EXCERPTED RECORDS below:

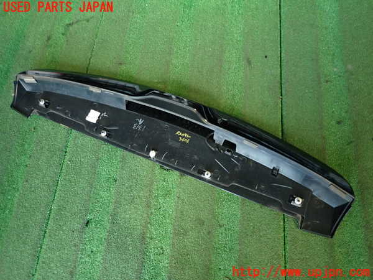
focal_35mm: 25
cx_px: 186
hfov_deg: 69.4
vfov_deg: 54.9
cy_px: 140
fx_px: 269
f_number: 2
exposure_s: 1/30
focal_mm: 4.5
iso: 250
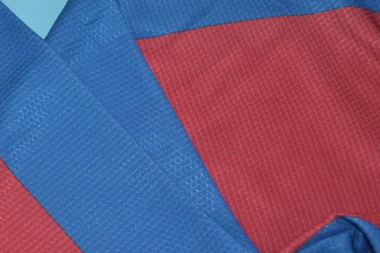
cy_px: 143
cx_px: 12
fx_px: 844
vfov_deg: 17.0
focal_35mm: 80
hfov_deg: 24.4
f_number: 4.2
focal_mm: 26
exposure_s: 1/200
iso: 200
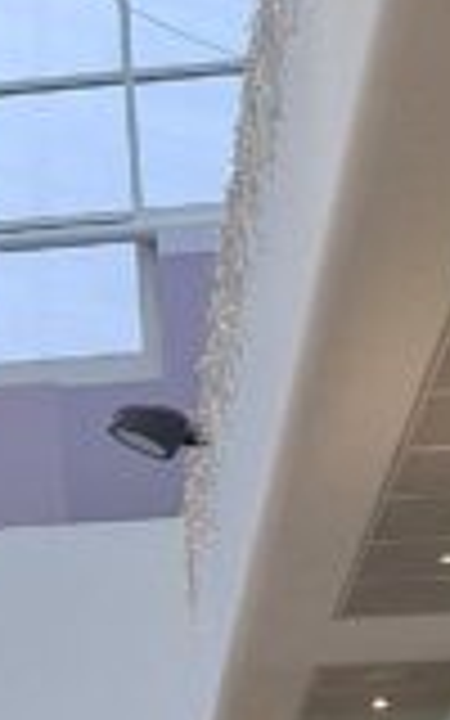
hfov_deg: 8.0
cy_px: 518
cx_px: -500
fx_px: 3061
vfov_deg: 13.4
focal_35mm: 156
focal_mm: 5.54
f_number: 1.8
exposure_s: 1/264
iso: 40
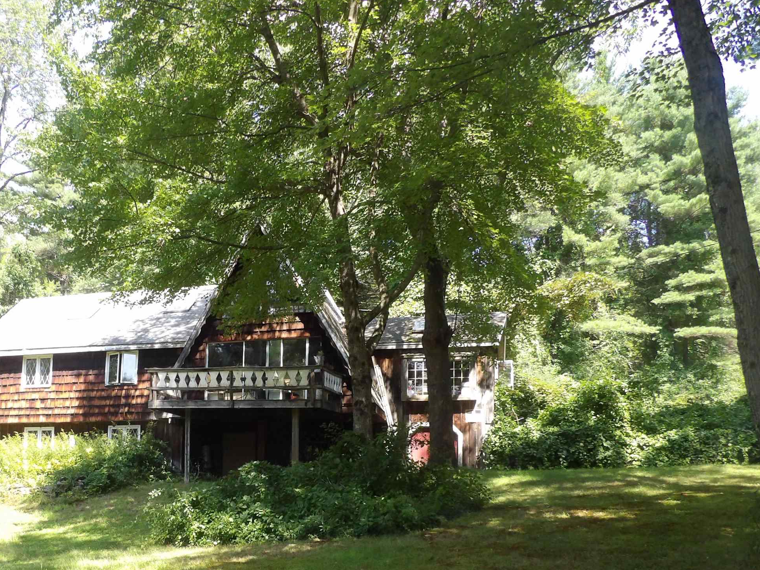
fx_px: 834
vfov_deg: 36.9
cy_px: 422
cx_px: 236
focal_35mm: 38
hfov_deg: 47.9
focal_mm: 4.3
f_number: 3.2
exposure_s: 1/287
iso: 200
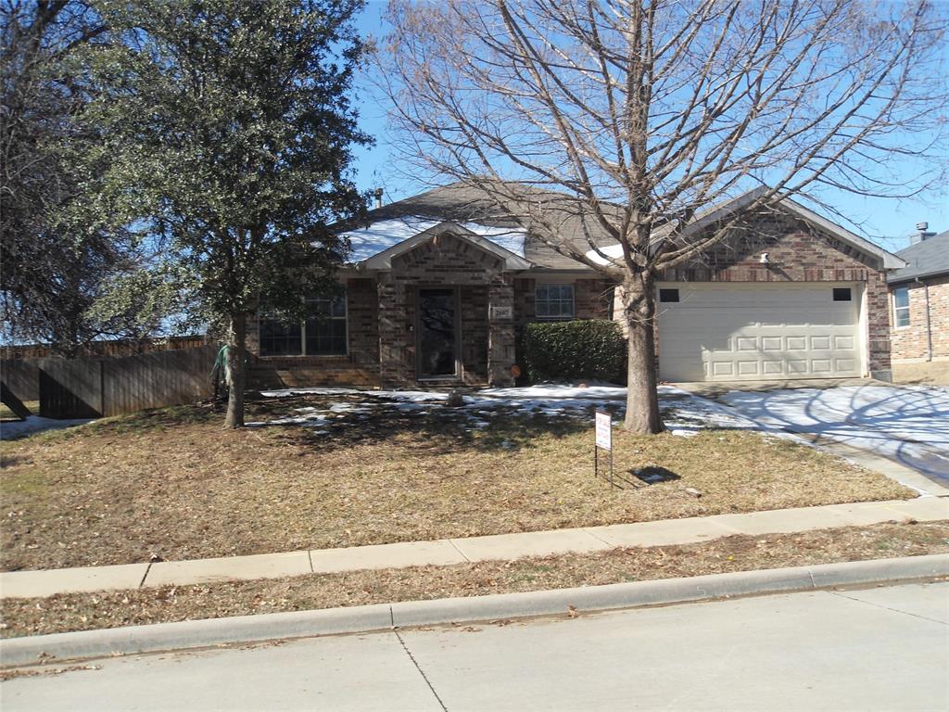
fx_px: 960
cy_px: 356
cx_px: 474
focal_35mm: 35
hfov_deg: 52.6
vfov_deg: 40.7
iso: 80
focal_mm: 6.3
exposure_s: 1/180
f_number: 8.2
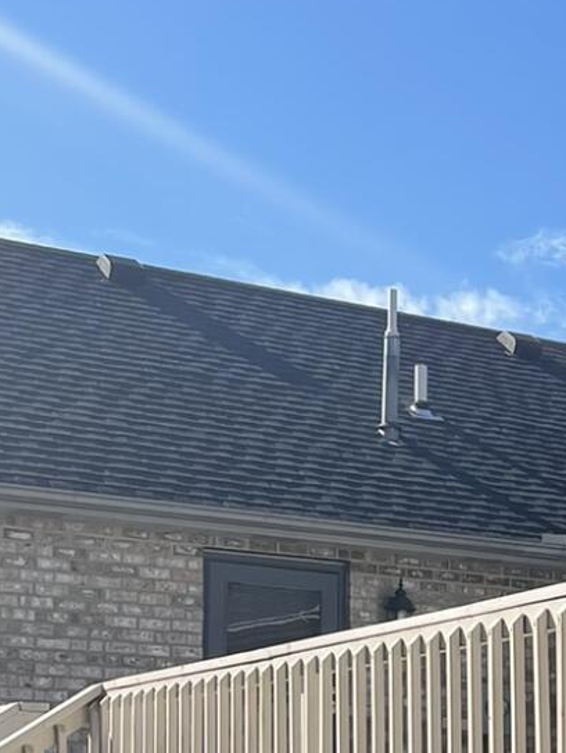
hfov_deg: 14.9
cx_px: 859
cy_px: 770
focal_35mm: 92
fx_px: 2003
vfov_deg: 20.5
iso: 32
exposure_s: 1/3003
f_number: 1.6
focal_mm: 5.1
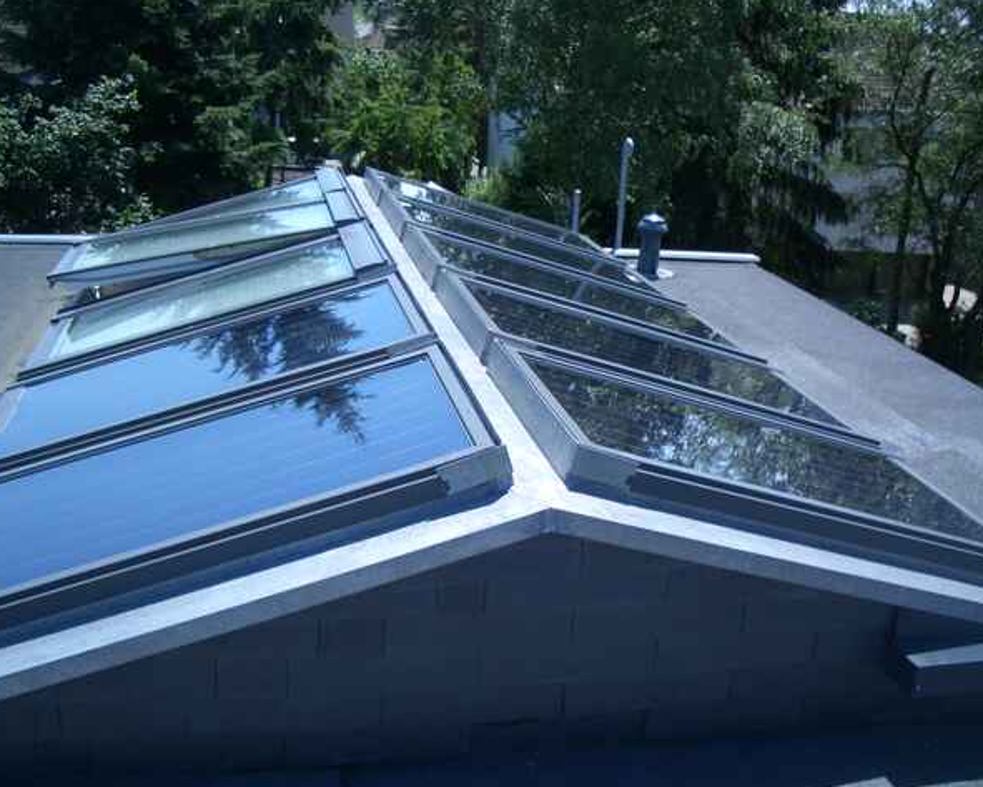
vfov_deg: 40.1
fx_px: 1077
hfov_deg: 49.0
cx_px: 459
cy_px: 393
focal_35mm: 37
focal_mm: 5.8
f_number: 2.6
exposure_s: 1/800
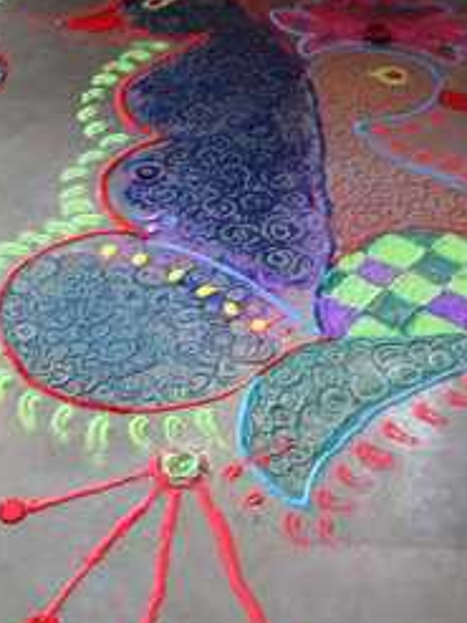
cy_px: 315
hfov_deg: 23.2
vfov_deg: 30.7
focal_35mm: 63
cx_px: 298
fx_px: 1134
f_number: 4.5
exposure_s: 1/80
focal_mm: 18
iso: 400
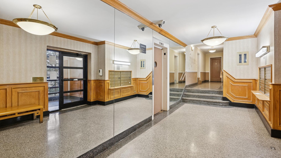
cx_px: 141
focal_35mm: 18
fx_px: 131
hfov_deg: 94.2
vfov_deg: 62.4
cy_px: 77
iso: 400
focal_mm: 16.5
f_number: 8
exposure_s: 1/25
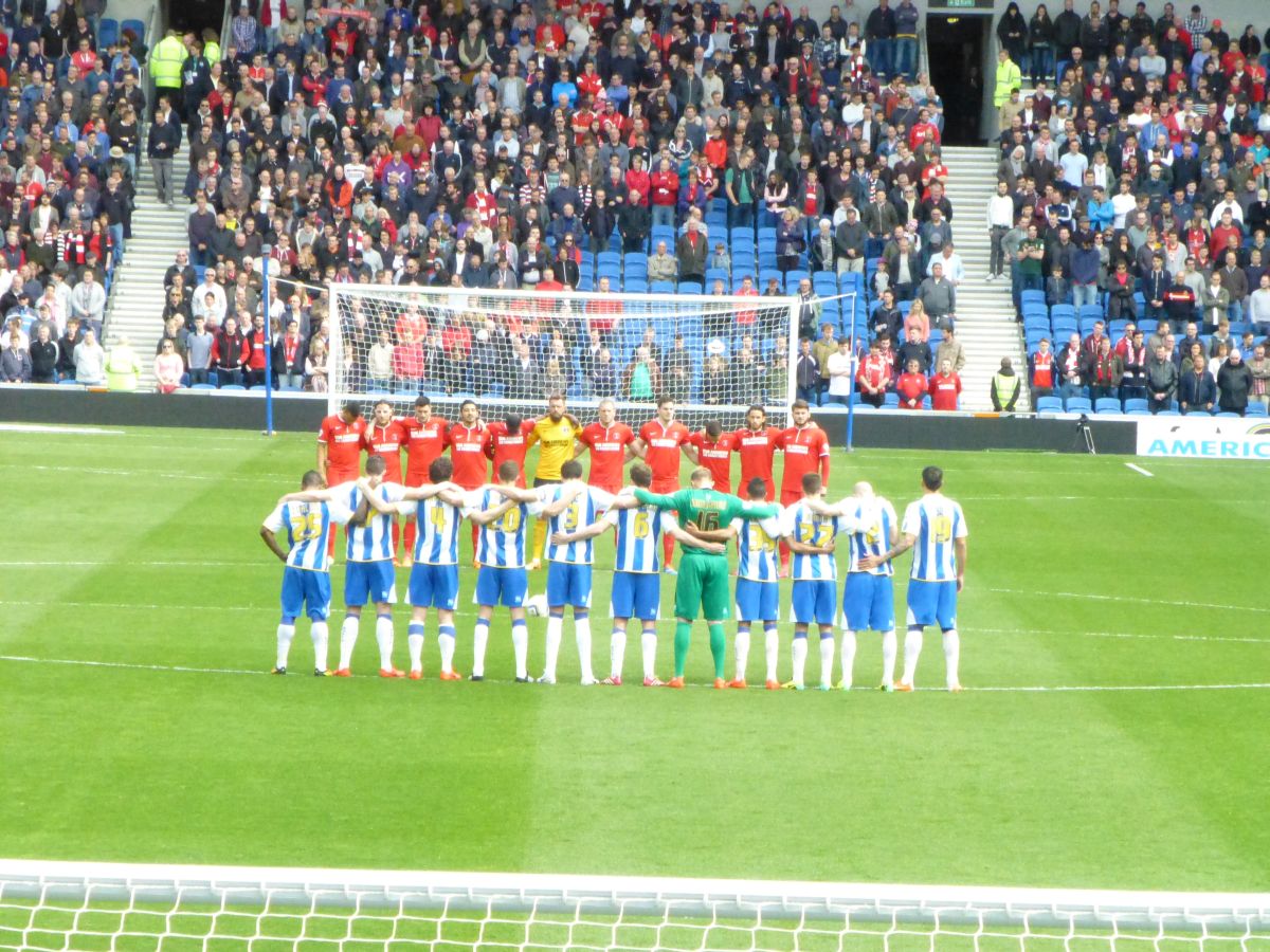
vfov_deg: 6.9
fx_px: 7851
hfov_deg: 9.2
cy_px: 476
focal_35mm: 214
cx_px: 635
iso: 1600
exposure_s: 1/2000
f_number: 6.3
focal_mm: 38.2
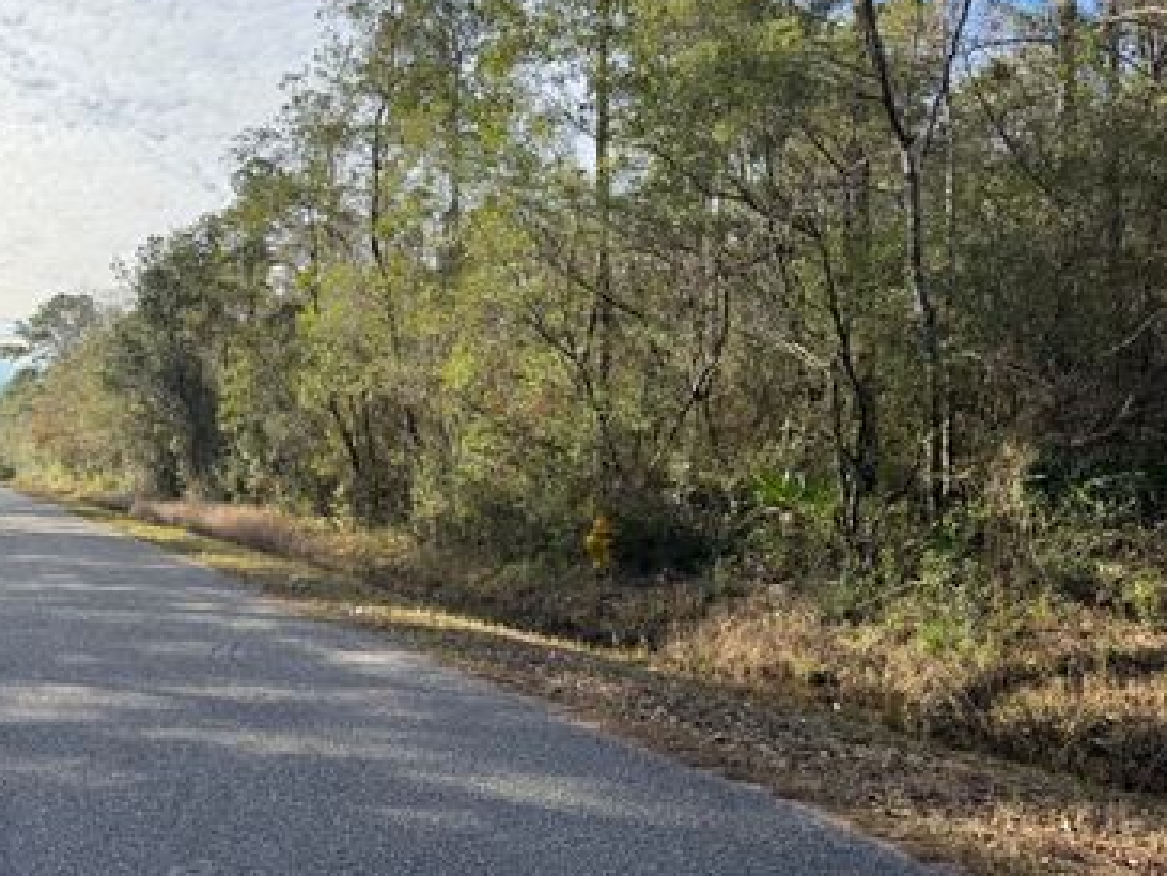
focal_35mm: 33
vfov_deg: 42.9
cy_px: 451
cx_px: 423
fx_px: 1113
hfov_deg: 54.6
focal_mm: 6.76
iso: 80
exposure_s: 1/1524
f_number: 1.78
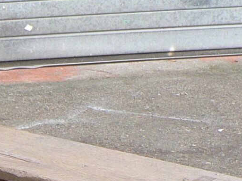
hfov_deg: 10.6
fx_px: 1258
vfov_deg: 8.0
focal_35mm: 180
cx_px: -108
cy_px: 329
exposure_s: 1/60
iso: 80
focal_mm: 6
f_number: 2.8
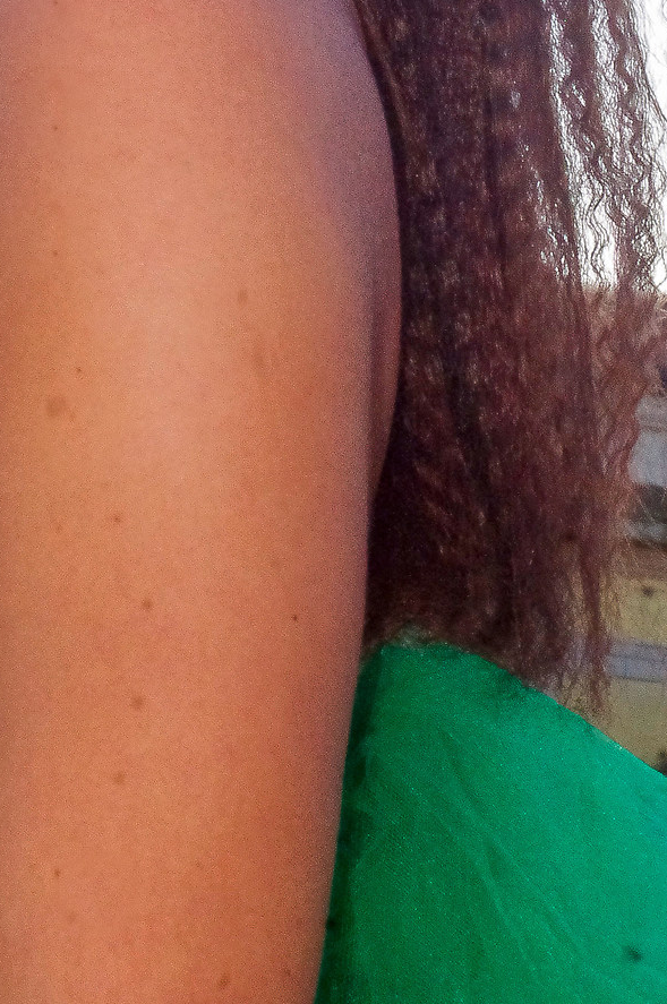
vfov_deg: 10.0
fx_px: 5657
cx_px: -100
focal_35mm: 203
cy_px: -119
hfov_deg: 6.7
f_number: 22
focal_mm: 50
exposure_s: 1/180
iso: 1600
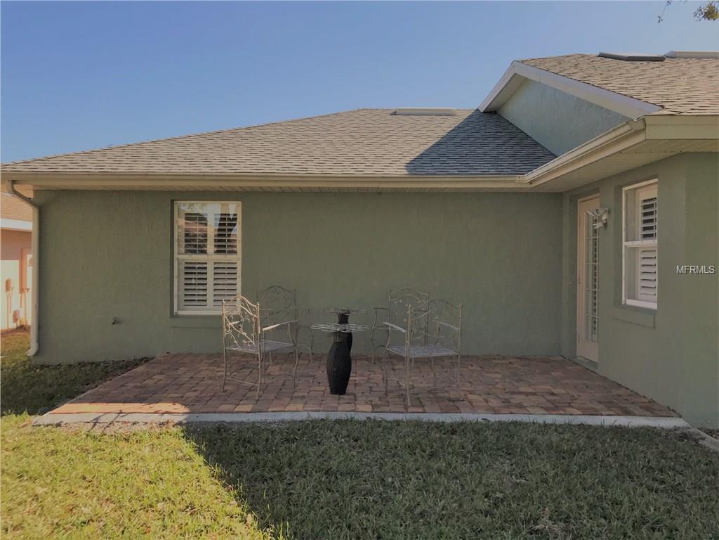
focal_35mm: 28
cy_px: 270
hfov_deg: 63.4
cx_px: 360
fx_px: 582
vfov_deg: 49.7
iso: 20
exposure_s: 1/1773
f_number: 1.8
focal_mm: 3.99
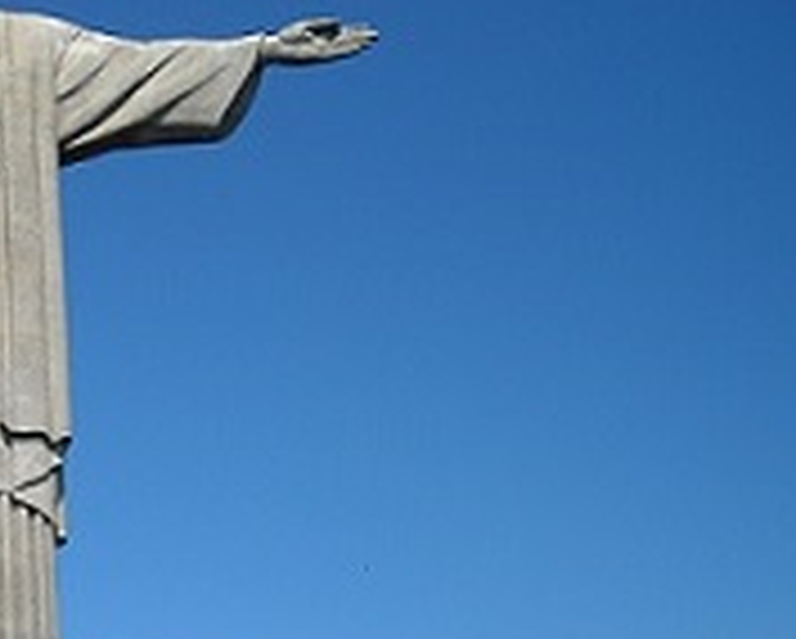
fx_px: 1651
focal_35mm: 70
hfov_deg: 25.8
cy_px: 450
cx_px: 7
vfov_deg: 21.8
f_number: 5.6
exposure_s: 1/384
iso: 64
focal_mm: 5.7
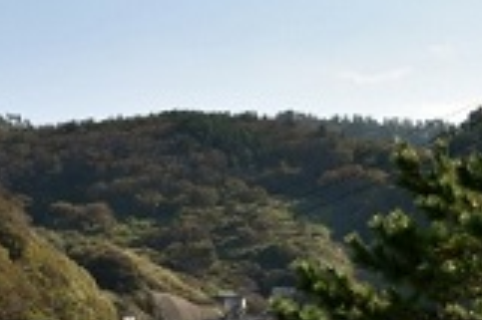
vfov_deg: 15.6
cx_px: 21
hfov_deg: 23.4
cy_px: 396
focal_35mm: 84
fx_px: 1124
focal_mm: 18
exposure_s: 1/200
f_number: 11
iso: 100
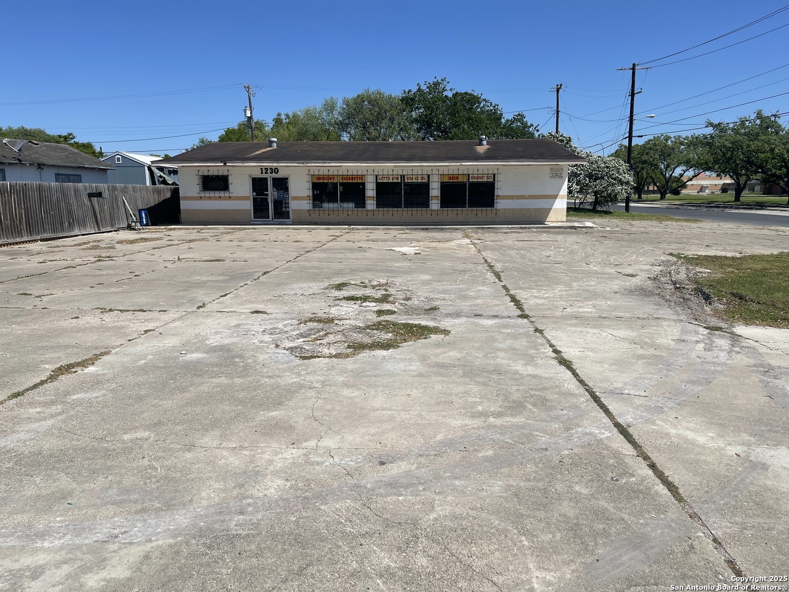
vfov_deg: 54.9
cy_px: 296
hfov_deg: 69.4
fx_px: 570
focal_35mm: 25
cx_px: 394
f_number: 1.6
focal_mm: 5.1
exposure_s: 1/6250
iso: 32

End of EXCERPTED RECORDS.

ASSIGNMENT: Would you please restate the records word for word, excluding any images?

FINISHED EXERCISE:
focal_35mm: 25
cx_px: 186
hfov_deg: 69.4
vfov_deg: 54.9
cy_px: 140
fx_px: 269
f_number: 2
exposure_s: 1/30
focal_mm: 4.5
iso: 250
cy_px: 143
cx_px: 12
fx_px: 844
vfov_deg: 17.0
focal_35mm: 80
hfov_deg: 24.4
f_number: 4.2
focal_mm: 26
exposure_s: 1/200
iso: 200
hfov_deg: 8.0
cy_px: 518
cx_px: -500
fx_px: 3061
vfov_deg: 13.4
focal_35mm: 156
focal_mm: 5.54
f_number: 1.8
exposure_s: 1/264
iso: 40
fx_px: 834
vfov_deg: 36.9
cy_px: 422
cx_px: 236
focal_35mm: 38
hfov_deg: 47.9
focal_mm: 4.3
f_number: 3.2
exposure_s: 1/287
iso: 200
fx_px: 960
cy_px: 356
cx_px: 474
focal_35mm: 35
hfov_deg: 52.6
vfov_deg: 40.7
iso: 80
focal_mm: 6.3
exposure_s: 1/180
f_number: 8.2
hfov_deg: 14.9
cx_px: 859
cy_px: 770
focal_35mm: 92
fx_px: 2003
vfov_deg: 20.5
iso: 32
exposure_s: 1/3003
f_number: 1.6
focal_mm: 5.1
vfov_deg: 40.1
fx_px: 1077
hfov_deg: 49.0
cx_px: 459
cy_px: 393
focal_35mm: 37
focal_mm: 5.8
f_number: 2.6
exposure_s: 1/800
cy_px: 315
hfov_deg: 23.2
vfov_deg: 30.7
focal_35mm: 63
cx_px: 298
fx_px: 1134
f_number: 4.5
exposure_s: 1/80
focal_mm: 18
iso: 400
cx_px: 141
focal_35mm: 18
fx_px: 131
hfov_deg: 94.2
vfov_deg: 62.4
cy_px: 77
iso: 400
focal_mm: 16.5
f_number: 8
exposure_s: 1/25
vfov_deg: 6.9
fx_px: 7851
hfov_deg: 9.2
cy_px: 476
focal_35mm: 214
cx_px: 635
iso: 1600
exposure_s: 1/2000
f_number: 6.3
focal_mm: 38.2
focal_35mm: 33
vfov_deg: 42.9
cy_px: 451
cx_px: 423
fx_px: 1113
hfov_deg: 54.6
focal_mm: 6.76
iso: 80
exposure_s: 1/1524
f_number: 1.78
hfov_deg: 10.6
fx_px: 1258
vfov_deg: 8.0
focal_35mm: 180
cx_px: -108
cy_px: 329
exposure_s: 1/60
iso: 80
focal_mm: 6
f_number: 2.8
vfov_deg: 10.0
fx_px: 5657
cx_px: -100
focal_35mm: 203
cy_px: -119
hfov_deg: 6.7
f_number: 22
focal_mm: 50
exposure_s: 1/180
iso: 1600
focal_35mm: 28
cy_px: 270
hfov_deg: 63.4
cx_px: 360
fx_px: 582
vfov_deg: 49.7
iso: 20
exposure_s: 1/1773
f_number: 1.8
focal_mm: 3.99
fx_px: 1651
focal_35mm: 70
hfov_deg: 25.8
cy_px: 450
cx_px: 7
vfov_deg: 21.8
f_number: 5.6
exposure_s: 1/384
iso: 64
focal_mm: 5.7
vfov_deg: 15.6
cx_px: 21
hfov_deg: 23.4
cy_px: 396
focal_35mm: 84
fx_px: 1124
focal_mm: 18
exposure_s: 1/200
f_number: 11
iso: 100
vfov_deg: 54.9
cy_px: 296
hfov_deg: 69.4
fx_px: 570
focal_35mm: 25
cx_px: 394
f_number: 1.6
focal_mm: 5.1
exposure_s: 1/6250
iso: 32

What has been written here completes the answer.